Trzęsienia ziemi to nic nowego
Te najpowazniejsze wstrząsy wydarzyły się wieki temu, jednak mniej tragiczne w skutkach trzesienia ziemi nawiedziły polskie ziemie również w ostatnich latach. Wiele z nich to efekt prac górniczych - trzęsienia ziemi, spowodowane przez tąpnięcia, były w ostatniej dekadzie odczuwane m.in. w Bytomiu (2016 i 2018 r.) i Libiążu (oba w 2015 roku).
Wyjątkowy był także rok 2004, kiedy to - na terenach na pozór nieaktywnych sejsmicznie - doszło w krótkim odstepnie czasu do dwóch silnych wstrząsów. Jeden z nich miał miejsce na południowo-wschodnich obrzeżach Morza Bałtyckiego, z epicentrum w Obwodzie Kaliningradzkim. Drugi odczuli mieszkańcy Podhala.
Nie ma powodu do obaw
W niczym nie zmienia to faktu, że Polska nie jest obszarem aktywnym sejsmicznie. Odczuwane przez ludzi wstrząsy (aby obudzić śpiącego człowieka wystarczą 3 stopnie w skali Richtera) zdarzają się co prawda co kilka lat, jednak ich siła jest zazwyczaj zbyt mała, by spowodować poważne zniszczenia.

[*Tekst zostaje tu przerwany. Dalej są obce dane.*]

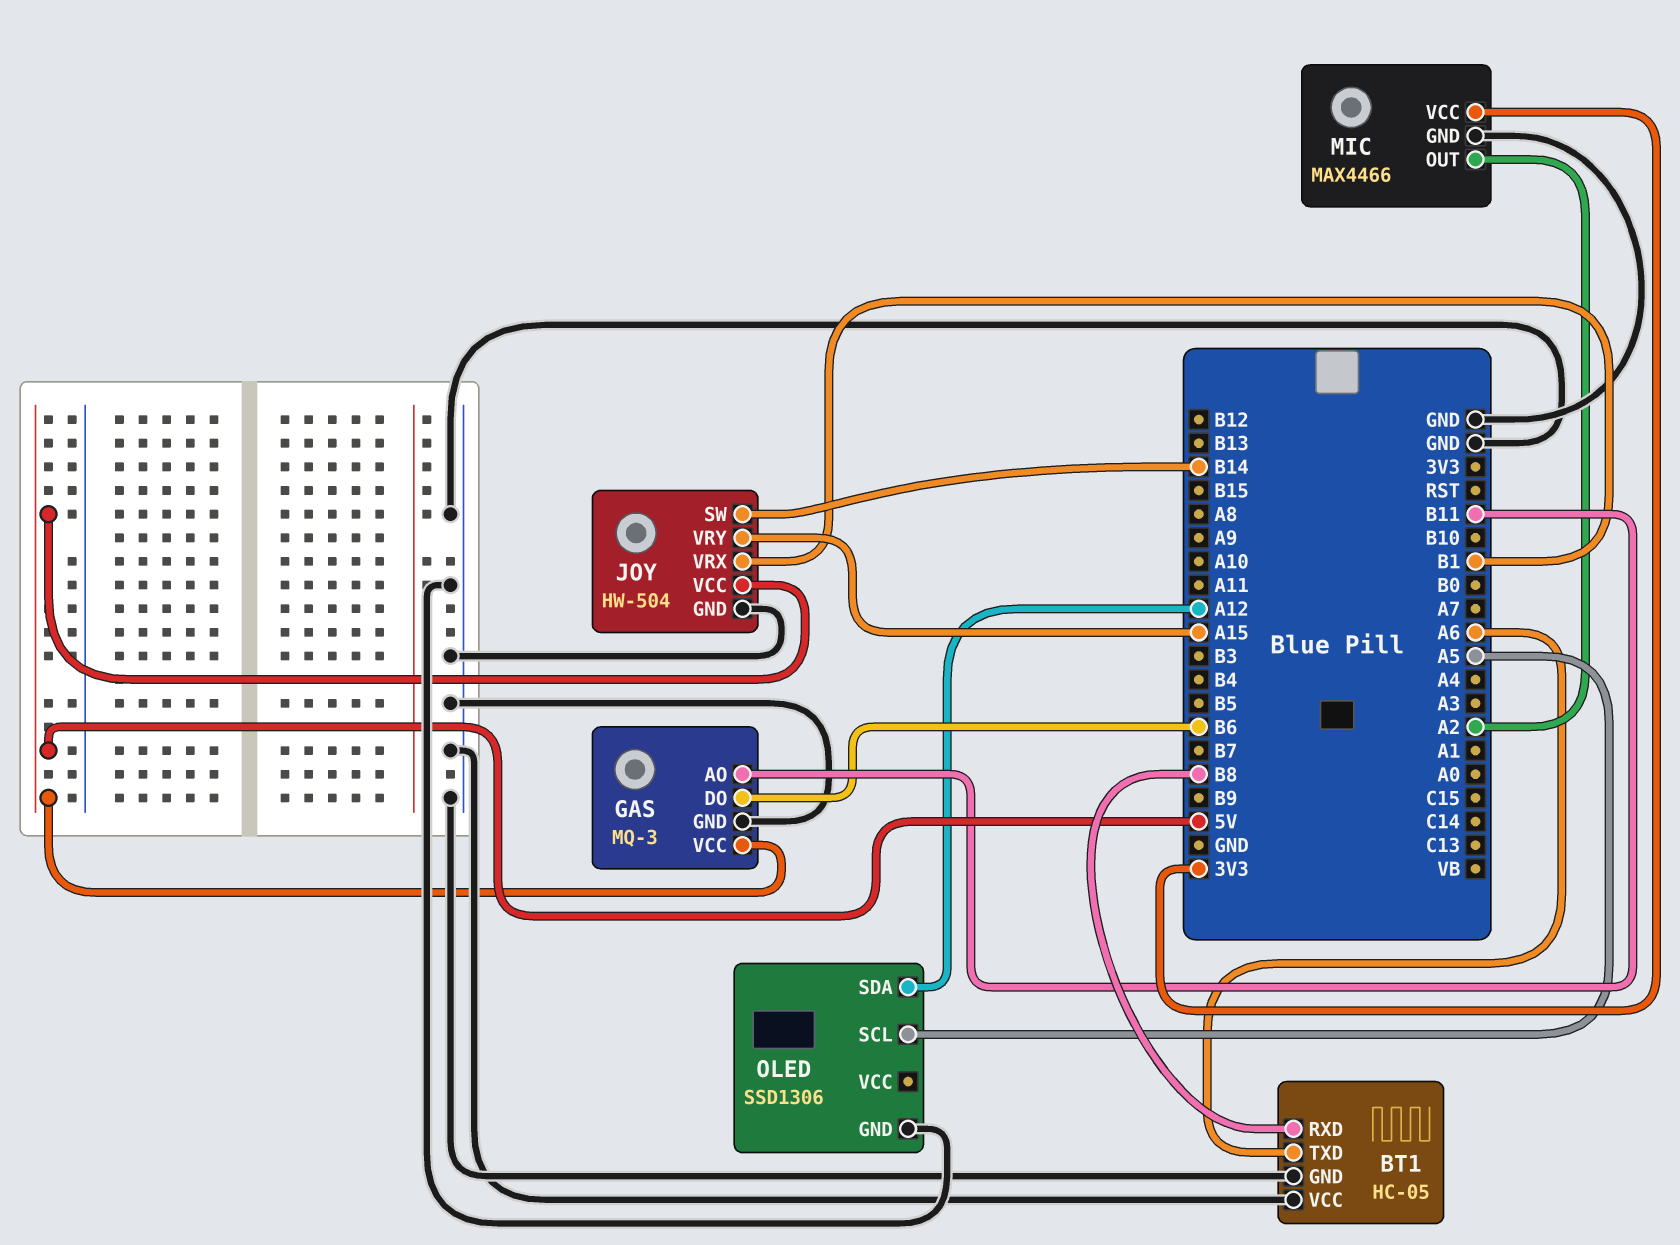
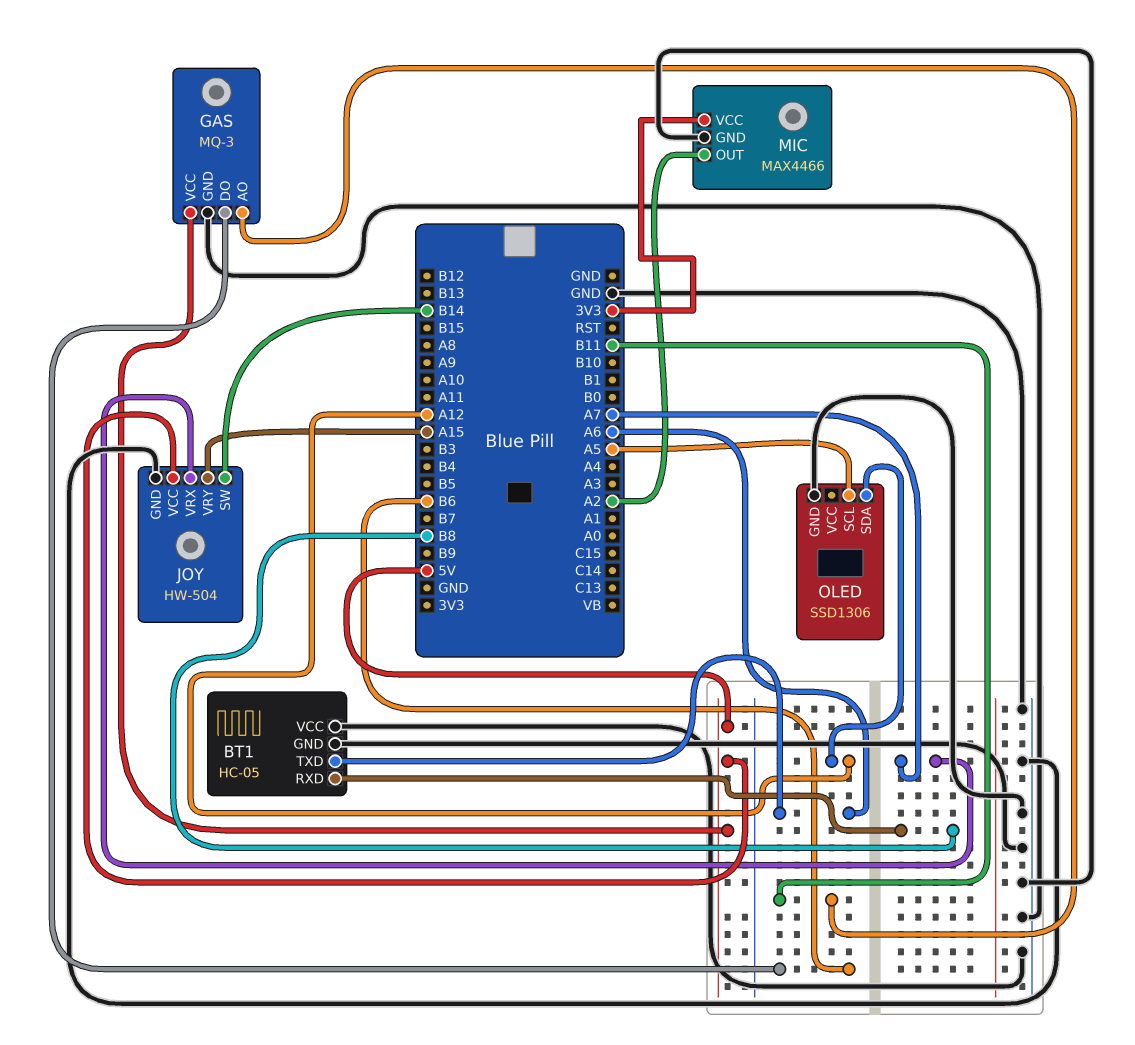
JOY pin VRX: B1 -> A7

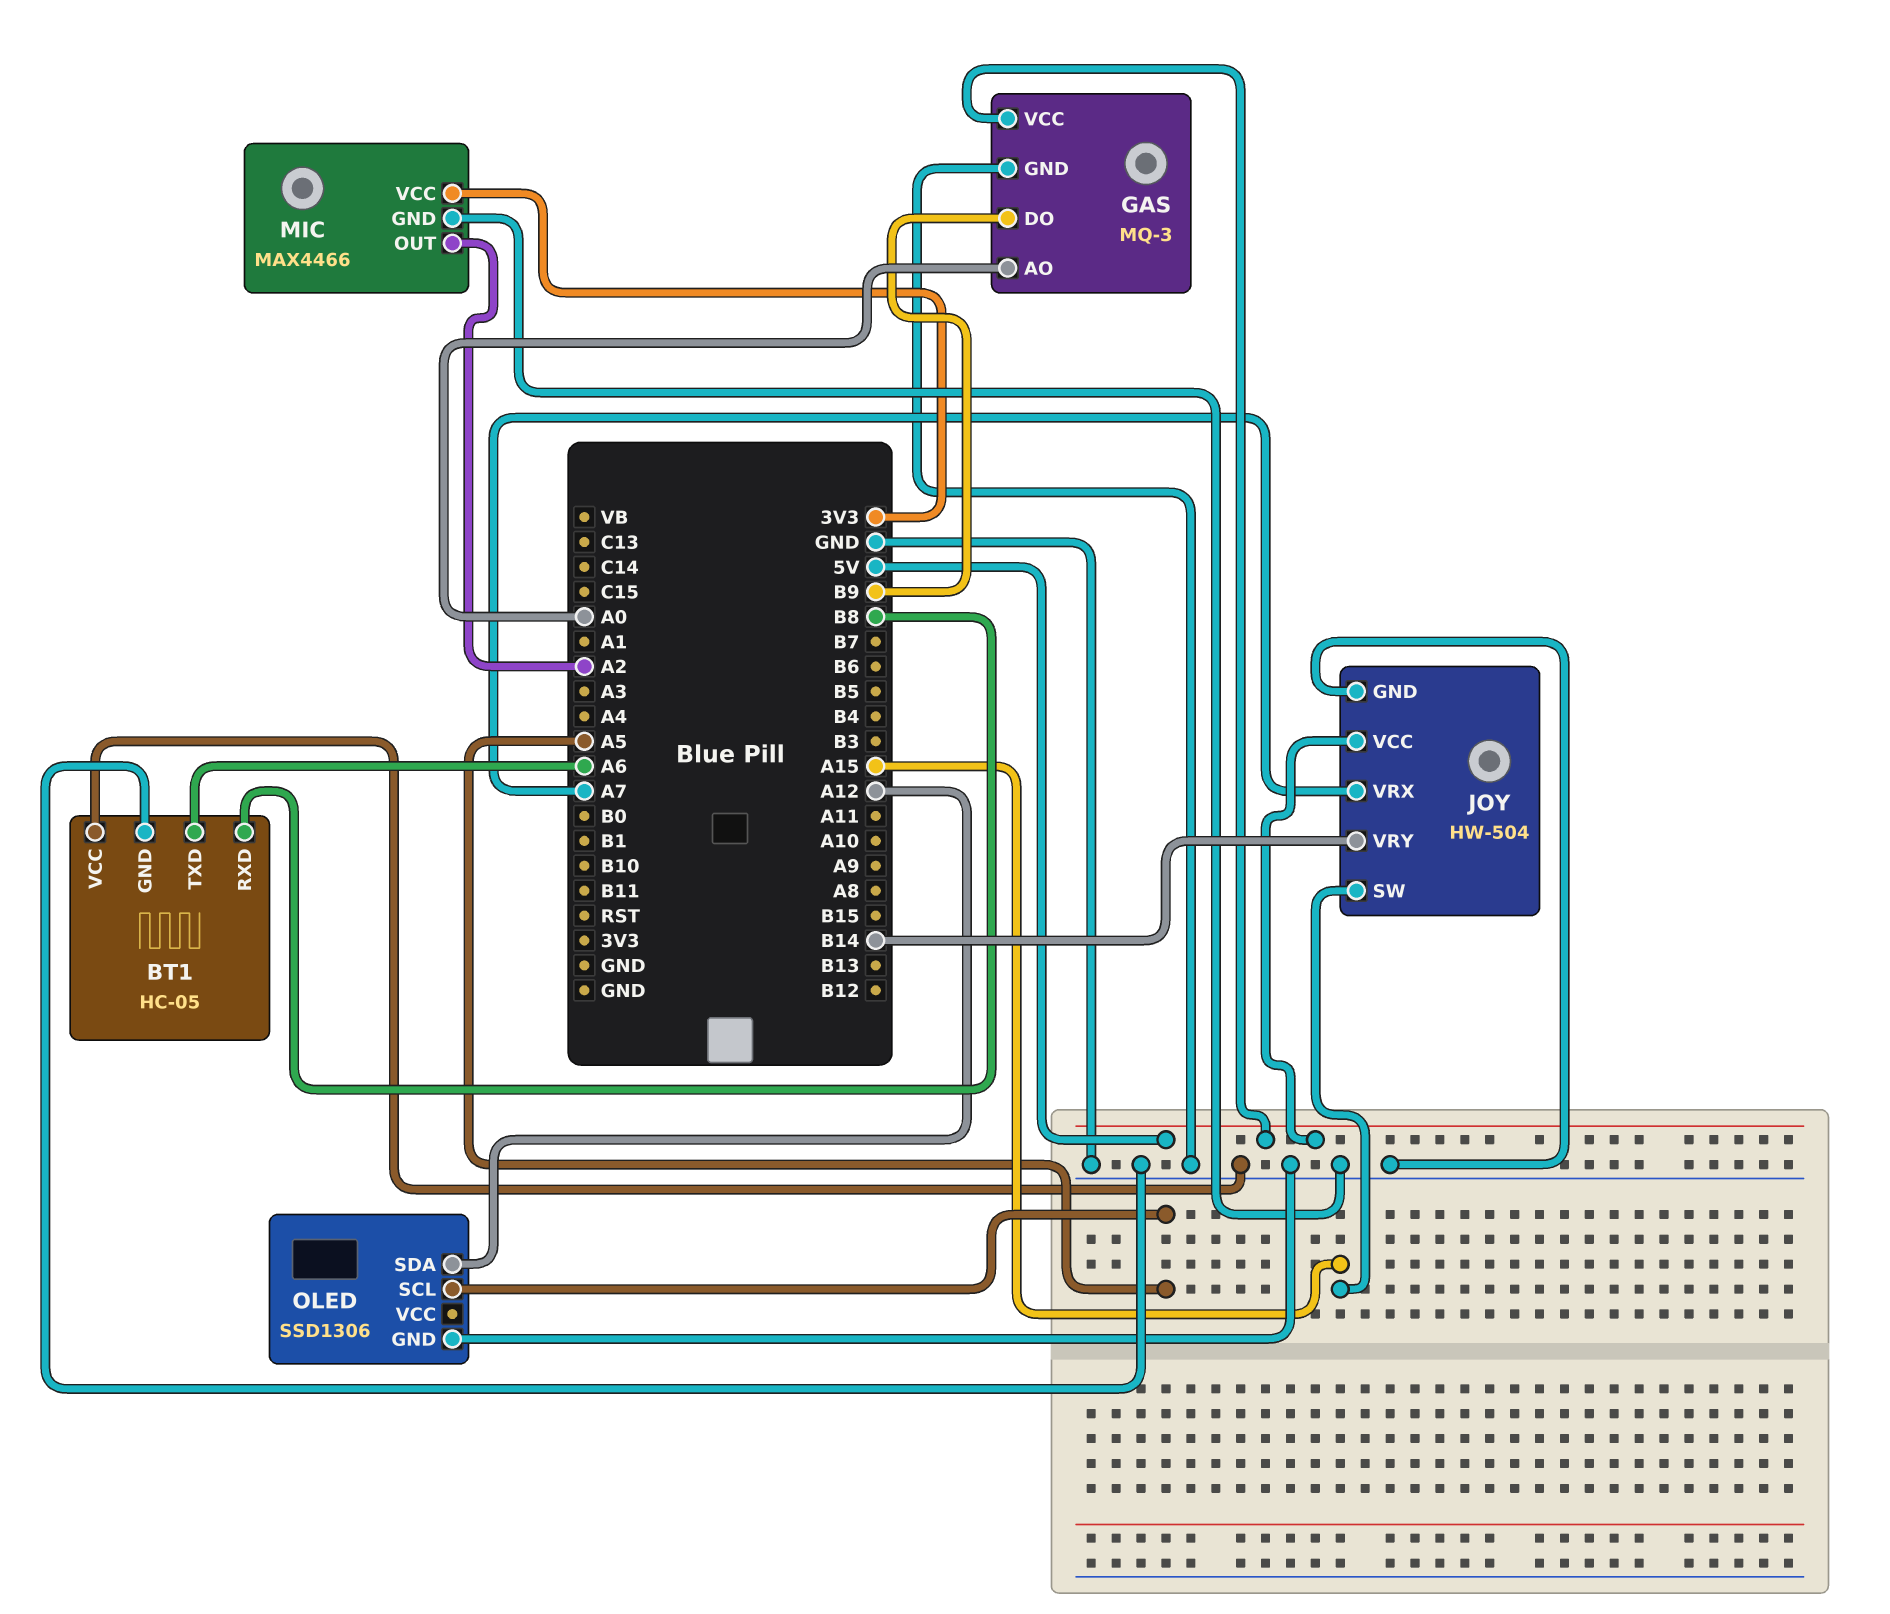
GAS pin AO: B11 -> A0
GAS pin DO: B6 -> B9
JOY pin SW: B14 -> A15
JOY pin VRY: A15 -> B14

Choć niemal każdy z takich przypadków bywa opisywany w sensacyjnym tonie, warto zachować właściwe proporcje. Kataklizmy na miarę tych, znanych z Japonii czy południowo – wschodniej Azji, w dającej się przewidzieć perspektywie czasowej z pewnością nam nie grożą.